I had a Voodoo lunch break today in between the pre-event planning for the David Byrne and Trent Reznor program next weekend, drafting itinerary details for sci-fi great Ursula Le Guin, finalizing the ALOUD series archival podcast project, providing transcription guidance for a blogger, requesting images from Diego Luna and Gavin Newsom, editing a print ad, and consulting a writer on where to get help with the library’s menu collection. Then throw in a few phone calls and e-mails that come flying so fast that unless you catch them in the moment they promise to lose their parachute and plunge to a bottomless pit of information that gathers endlessly, continuously, in plentitude, somewhere in my inbox.
This is a snapshot of the day-to-day in event production. But within all of those details lie the sweet moments of meeting remarkable minds like Salman Rushdie, visiting a coffee farm in Santa Barbara, lunching with the folks behind the nation’s indy gaming festival, sitting in the audience of a production honoring a Mexican anarchist, or visiting a Haitian art exhibit on my lunch break. And that’s just in the past few weeks.
I’ve been so busy living it, I haven’t sat down to write it, reflect on it, synthesize it, internalize it and savor all of it. My 3 month hiatus from the blog has not in the least been due to a lack of fascinating and intriguing things to write about. Quite the contrary.

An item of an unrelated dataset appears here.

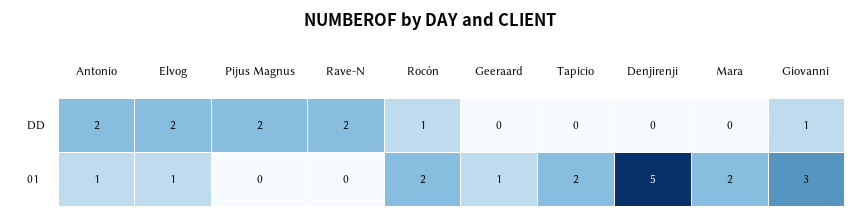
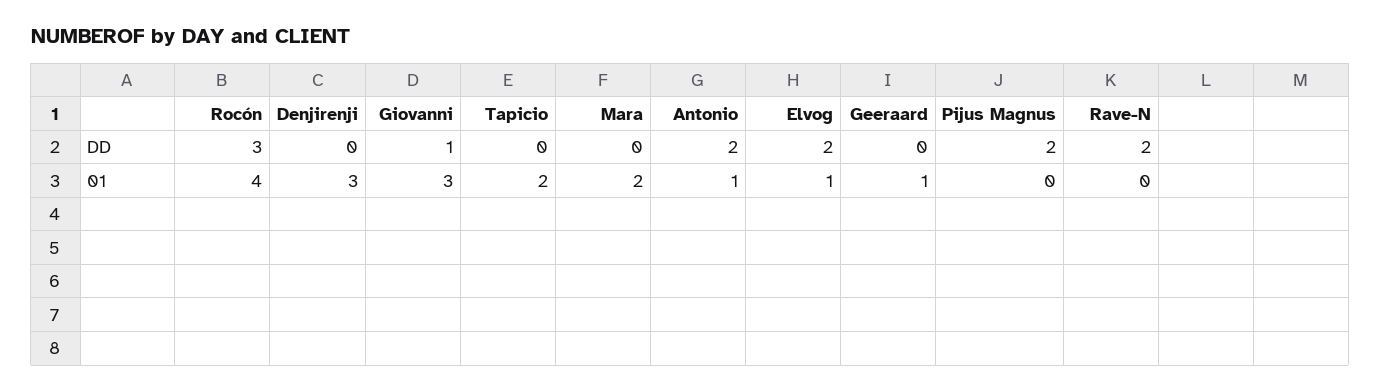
Rocón, DD: 1 -> 3
Rocón, 01: 2 -> 4
Denjirenji, 01: 5 -> 3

So committing to little snapshots is the aim with the forthcoming posts. A way for me to savor, and to share. (Even if it means typing a thought or two as the clock strikes midnight.) Now it’s time for bed, time to fly with the voodoo angels into dream land and savor the colorful celebration of death and the afterlife that came alive through the contemporary Haitian artwork I saw earlier today at the Fowler museum’s exhibition, “In Extremis.”